E os que seguiram a "Caderneta de Cromos" decerto que ainda se recordarão de "Bomba A Compota", a versão que Nuno Markl fez com os líricos em tradução literal para português.
"French Kiss" Lil' Louis
Tal como nos outros dois temas, uma das principais questões de "French Kiss" envolvia a voz de uma mulher, mas desta vez não foi por causa da dona da voz, mas sim os sons emitidos por essa voz.
O DJ Marvin Burns foi um dos nomes pioneiros da cena house de Chicago. Em 1987 começou a editar música sob o pseudónimo de Lil' Louis, mas foi em 1989 que uma composição da sua autoria, de nome "French Kiss". Um épico quasi-instrumental com um batida frenética e repetitiva que precisamente a meio vai ficando cada vez mais e mais lenta, e é então aí que entram os sensuais gemidos de uma voz feminina (que decididamente recebeu bem mais que um beijo à francesa). Assim que a voz atinge o clímax e retoma o fôlego, a batida volta a arrancar e acelerar.
Curiosamente, assim que o tema foi editado em single, foi um sucesso de vendas, mesmo que inicialmente só estivesse disponível a versão de dez minutos (o lado B era outro tema, "Wargames"). E mais curioso ainda, é que "French Kiss" passou nas rádios sem qualquer censura, mesmo com o conteúdo literalmente orgásmico. Até a BBC, que anos antes recusou-se a passar o clássico "Relax" dos Frankie Goes To Hollywood assim que um radalista percebeu o significado da letra, passou a sua própria versão de quatro minutos, com a parte gemida intacta.
E o mais curioso de tudo, o videoclip era composto por imagens brinquedos de corda e de crianças a brincarem, mais uma vez sem alterações à parte dos gemidos. (Imaginem a revolta se fosse hoje...)
Era como se as pessoas se recusassem a acreditar no que acabavam de ouvir.
Entretanto várias versões de "French Kiss" foram disponibilizadas comercialmente, sobretudo uma versão cantada interpretada pela cantora Shawn Christopher.

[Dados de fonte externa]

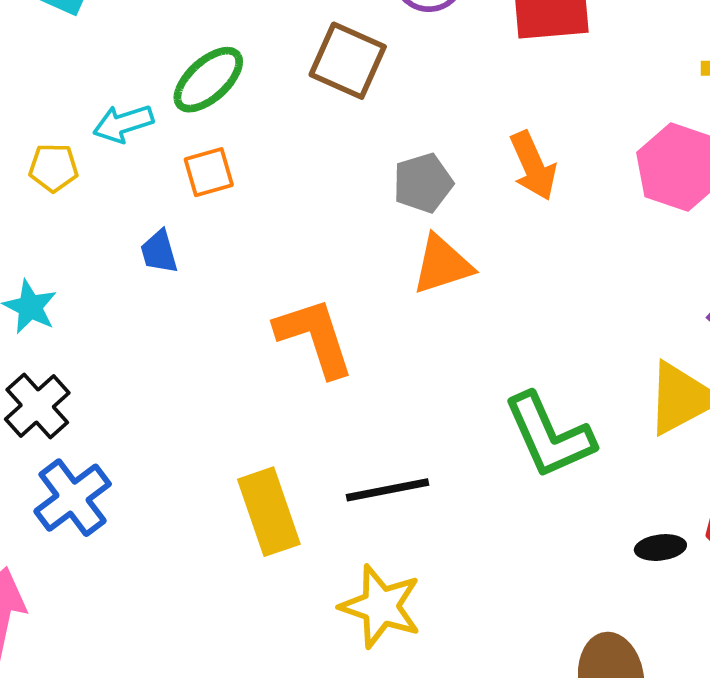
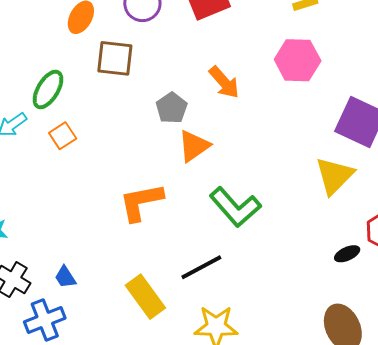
blue trapezoid: (159, 252) -> (65, 277), moved
orange L-shape: (315, 337) -> (141, 202), turned -66
green L-shape: (549, 436) -> (235, 207), moved
blue cross: (73, 498) -> (45, 320), turned 33

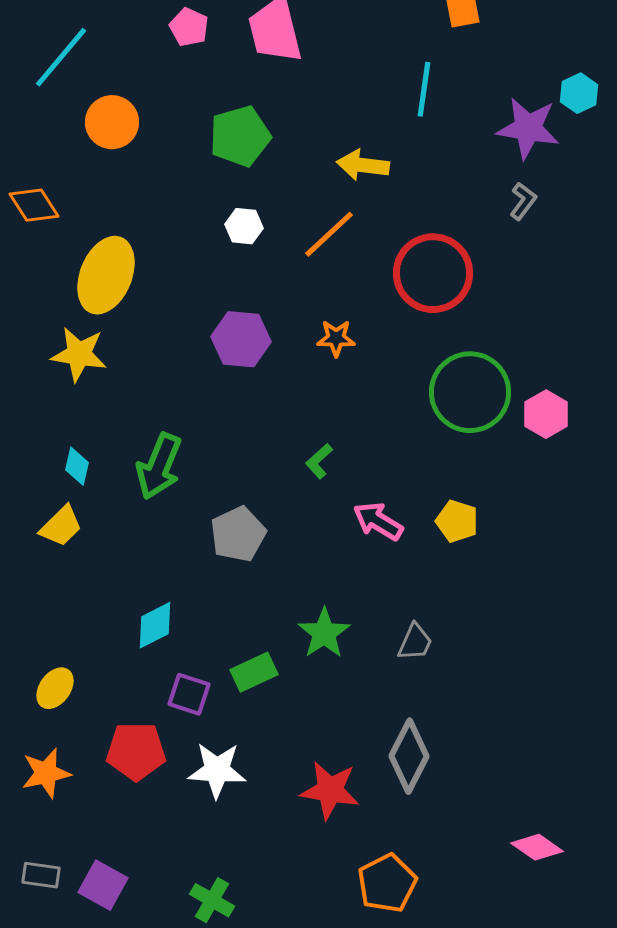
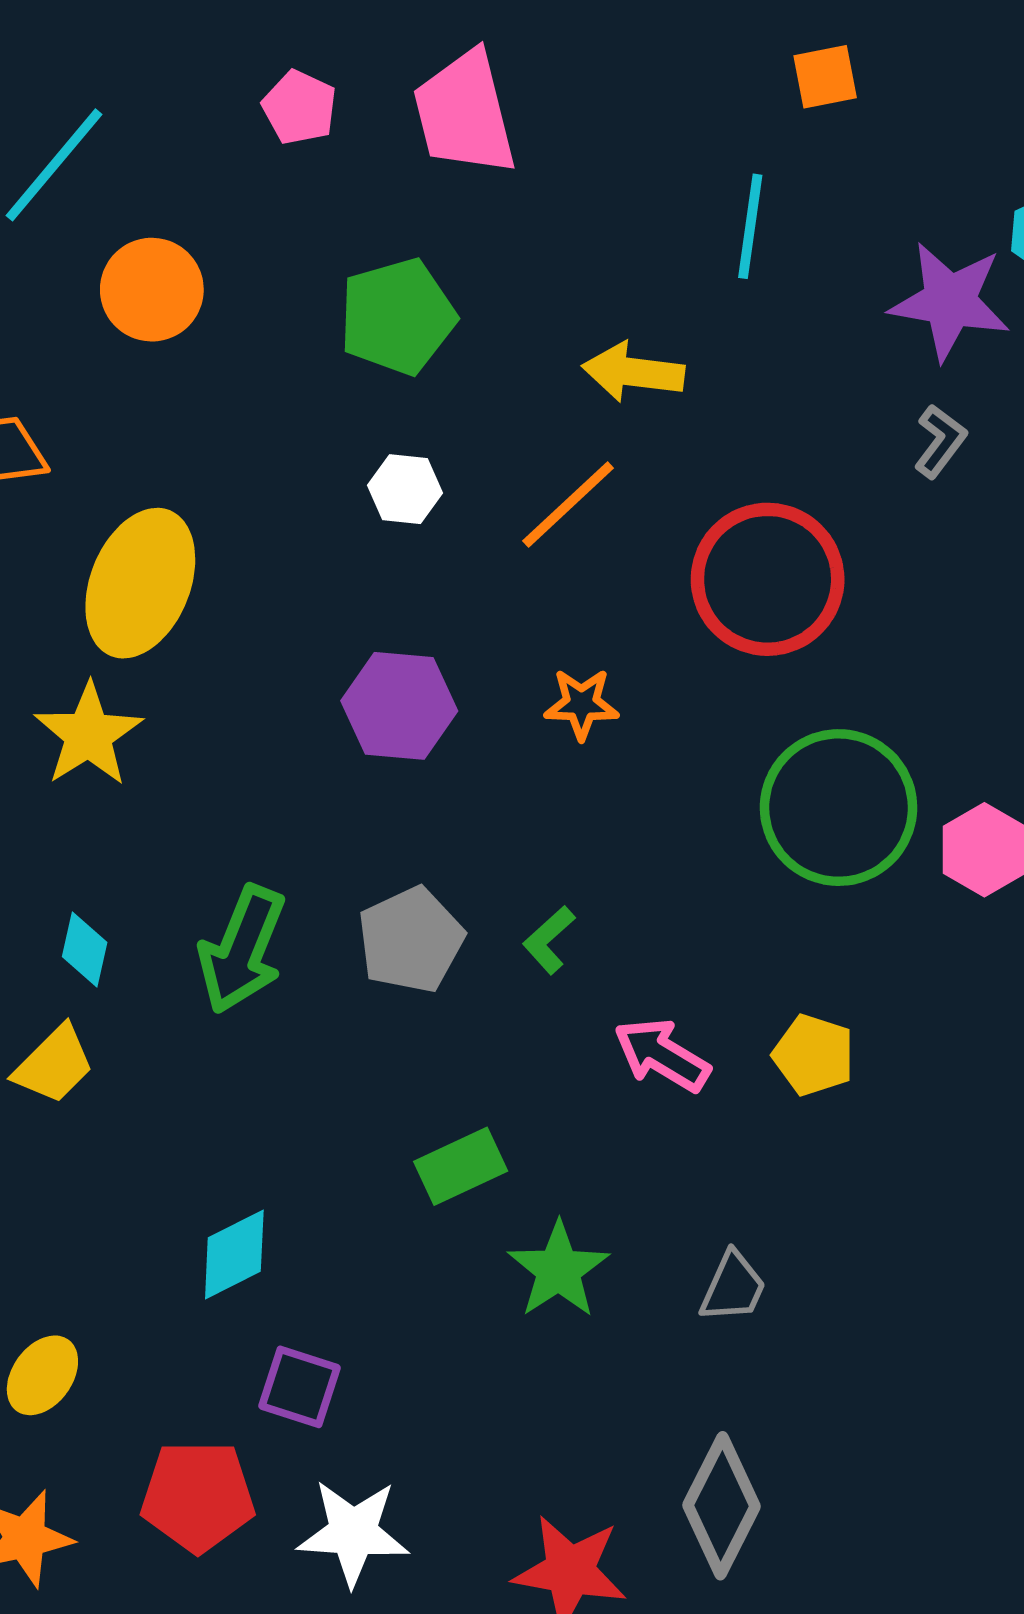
yellow star: (79, 354) -> (88, 735), turned 30
gray pentagon: (238, 534) -> (411, 940), moved
green rectangle: (254, 672) -> (461, 1166), moved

"French Kiss" foi n.º 1 na Holanda e n.º 2 no Reino Unido, Alemanha, Grécia, Suíça e Espanha.
Quanto à dona da voz dos gemidos, a sua origem nunca foi revelada. A versão mais consensual é a que foi retirada de um filme pornográfico, mas também existem as teses de que são os vocais alterados de Donna Summer em outro clássico do gemidão, "Love To Love You Baby", ou que terá sido a co-compositora do tema, Karlana Johnson, a providenciá-los.
O single seguinte de Lil' Louis, "I Called U (But You Weren't There)", chegou também ao top 20 do Reino Unido em 1990. Nos anos que seguiram, Lil' Louis continuou activo como DJ e produtor. Se segundo diz a Wikipedia, em 2015 perdeu a audição do ouvido esquerdo durante um teste de som em Manchester quando uma buzina de ar comprimido foi tocada mesmo ao pé dele.